PROBLEM »
Take the line with "Sarbassov DD, Guertin" and all lines after it, through the end of the records below, and repeat them exactly.

··· DATA

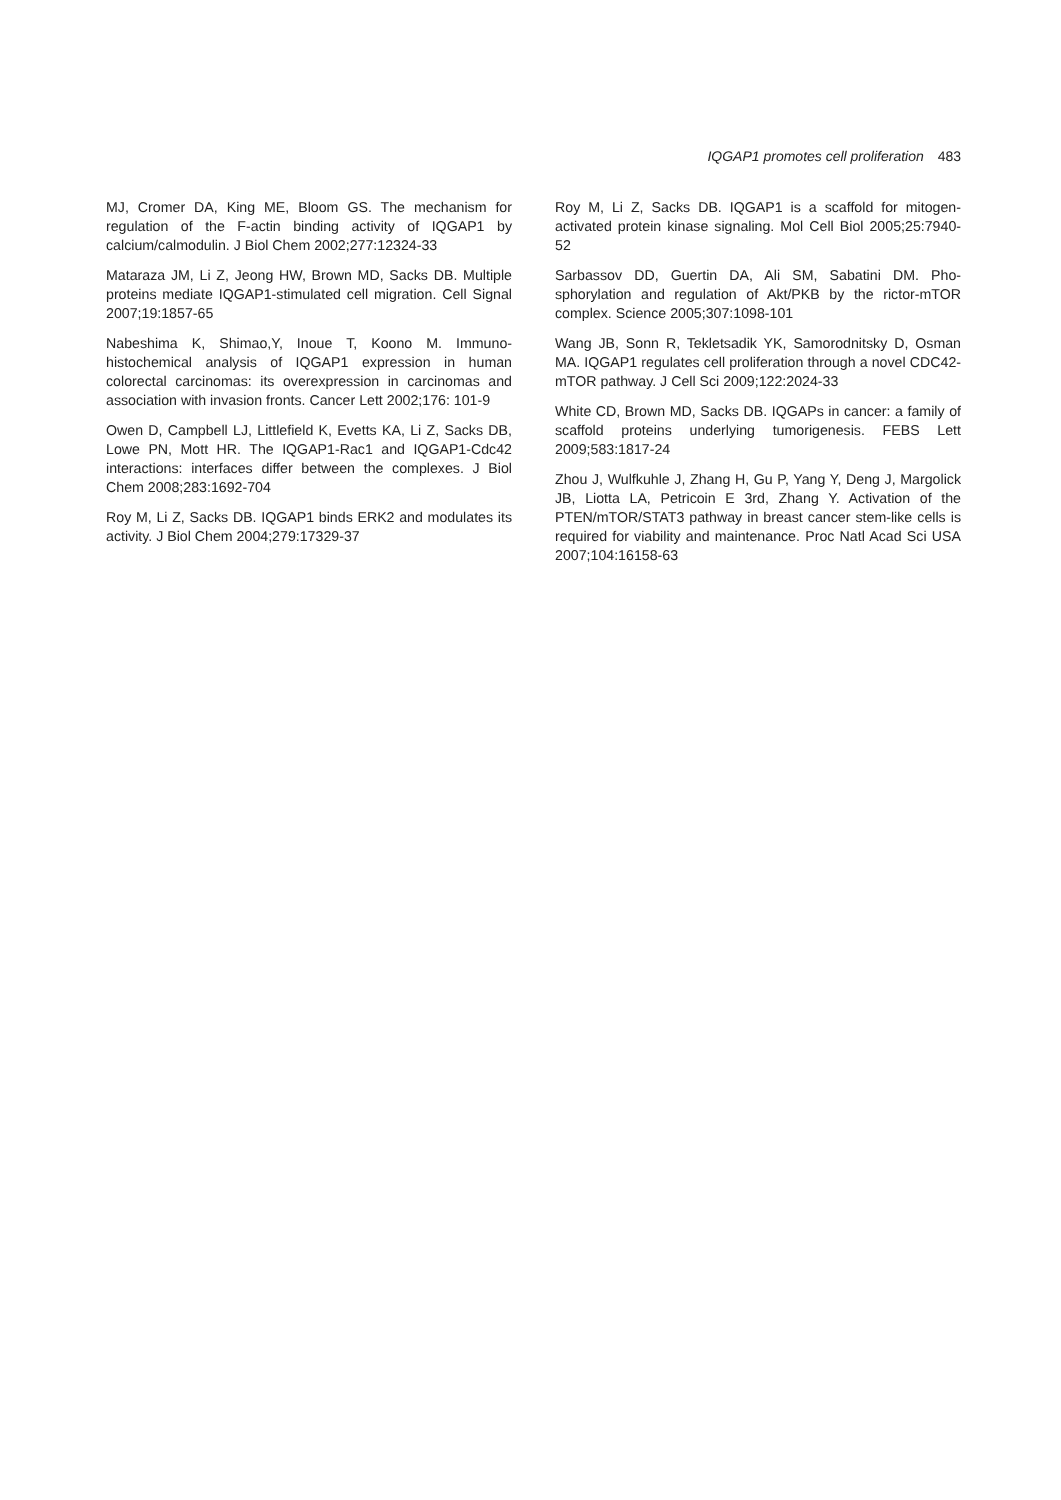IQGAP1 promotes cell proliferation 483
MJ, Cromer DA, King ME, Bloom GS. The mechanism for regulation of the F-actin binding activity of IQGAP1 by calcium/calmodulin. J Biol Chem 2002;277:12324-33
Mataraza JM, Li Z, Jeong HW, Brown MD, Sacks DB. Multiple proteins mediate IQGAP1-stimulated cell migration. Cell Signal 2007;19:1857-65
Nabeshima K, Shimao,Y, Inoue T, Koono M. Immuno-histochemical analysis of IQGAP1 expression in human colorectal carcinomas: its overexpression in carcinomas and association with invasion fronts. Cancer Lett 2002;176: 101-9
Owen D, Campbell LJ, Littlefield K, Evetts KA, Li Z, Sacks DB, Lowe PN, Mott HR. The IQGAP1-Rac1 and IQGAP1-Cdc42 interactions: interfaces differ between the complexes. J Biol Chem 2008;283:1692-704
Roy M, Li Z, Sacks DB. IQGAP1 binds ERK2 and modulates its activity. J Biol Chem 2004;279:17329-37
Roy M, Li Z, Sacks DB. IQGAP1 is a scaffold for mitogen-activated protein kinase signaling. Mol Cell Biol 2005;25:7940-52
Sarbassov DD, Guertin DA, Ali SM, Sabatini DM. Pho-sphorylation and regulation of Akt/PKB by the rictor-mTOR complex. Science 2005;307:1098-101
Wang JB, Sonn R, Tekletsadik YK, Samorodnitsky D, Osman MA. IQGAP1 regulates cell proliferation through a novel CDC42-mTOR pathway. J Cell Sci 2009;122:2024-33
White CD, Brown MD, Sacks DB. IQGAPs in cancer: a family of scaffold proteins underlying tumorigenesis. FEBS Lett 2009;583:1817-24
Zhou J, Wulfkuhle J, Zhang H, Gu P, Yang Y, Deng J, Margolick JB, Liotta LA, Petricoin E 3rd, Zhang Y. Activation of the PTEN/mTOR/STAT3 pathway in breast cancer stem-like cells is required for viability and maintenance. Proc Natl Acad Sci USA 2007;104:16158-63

······

EXERCISE OUTPUT »
Sarbassov DD, Guertin DA, Ali SM, Sabatini DM. Pho-sphorylation and regulation of Akt/PKB by the rictor-mTOR complex. Science 2005;307:1098-101
Wang JB, Sonn R, Tekletsadik YK, Samorodnitsky D, Osman MA. IQGAP1 regulates cell proliferation through a novel CDC42-mTOR pathway. J Cell Sci 2009;122:2024-33
White CD, Brown MD, Sacks DB. IQGAPs in cancer: a family of scaffold proteins underlying tumorigenesis. FEBS Lett 2009;583:1817-24
Zhou J, Wulfkuhle J, Zhang H, Gu P, Yang Y, Deng J, Margolick JB, Liotta LA, Petricoin E 3rd, Zhang Y. Activation of the PTEN/mTOR/STAT3 pathway in breast cancer stem-like cells is required for viability and maintenance. Proc Natl Acad Sci USA 2007;104:16158-63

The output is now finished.